→ **Job item**
Update all of the material by replacing "intersect" with "cross" and keeping everything else the same. Leave the pictures out of your answer.

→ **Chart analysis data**
>>>
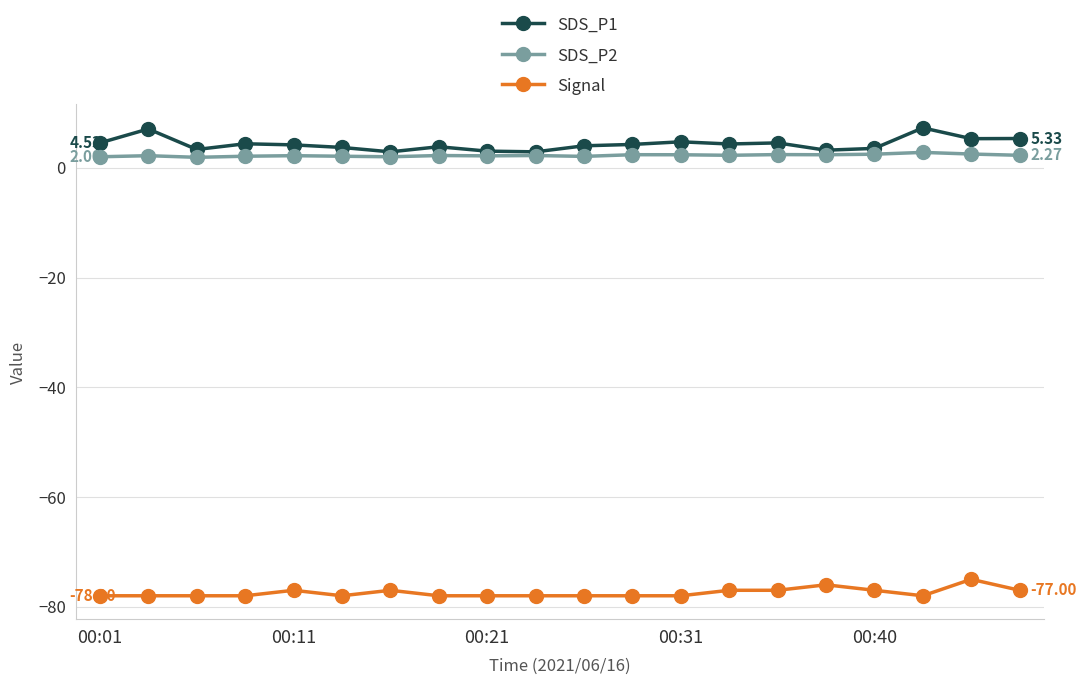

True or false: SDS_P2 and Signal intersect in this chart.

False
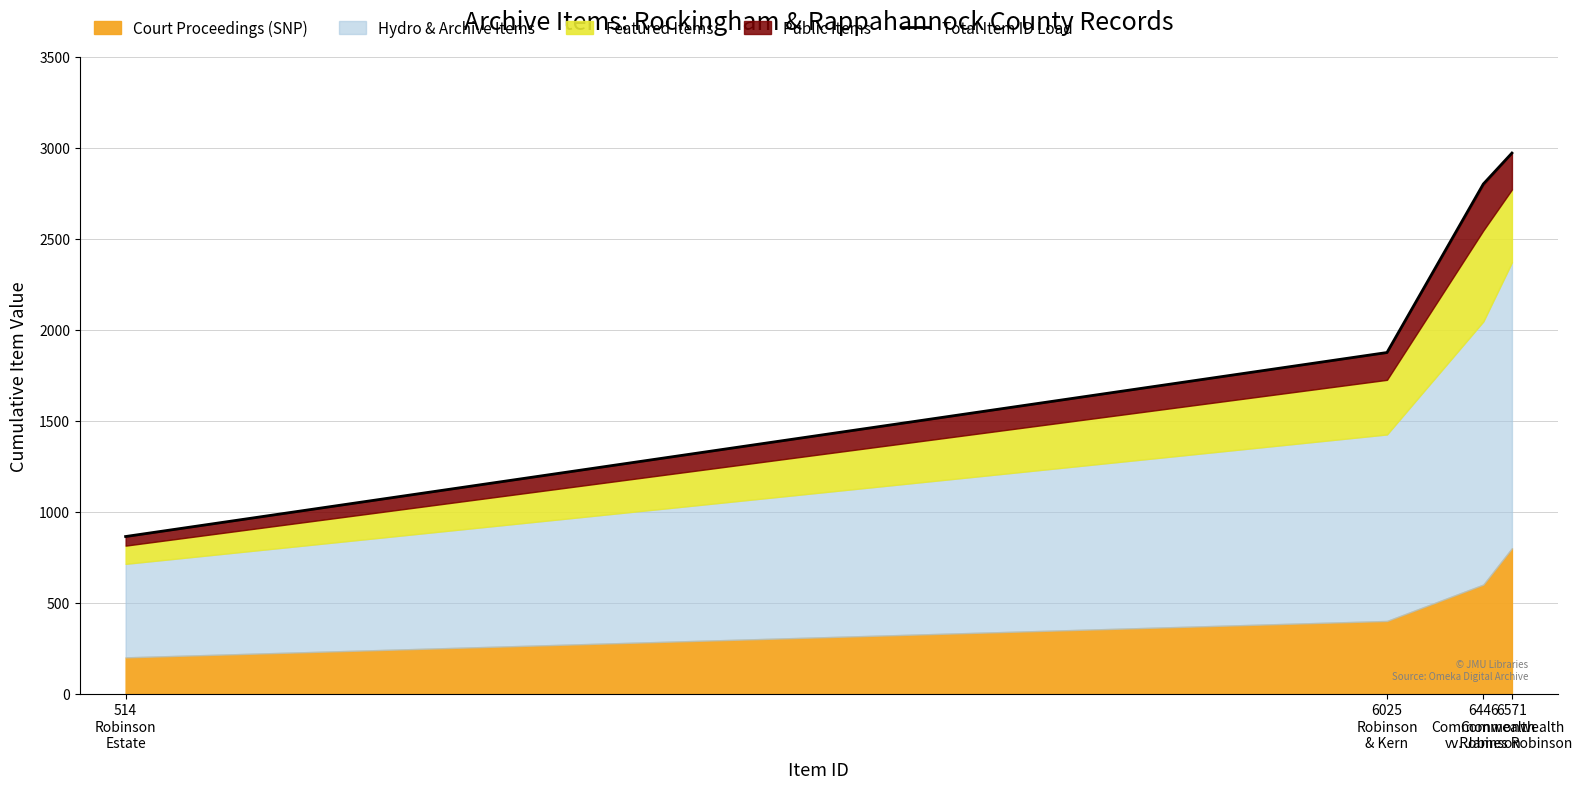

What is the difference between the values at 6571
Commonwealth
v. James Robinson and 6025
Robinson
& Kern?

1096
<<<
→ **Completed exercise**
True or false: SDS_P2 and Signal cross in this chart.

False

What is the difference between the values at 6571
Commonwealth
v. James Robinson and 6025
Robinson
& Kern?

1096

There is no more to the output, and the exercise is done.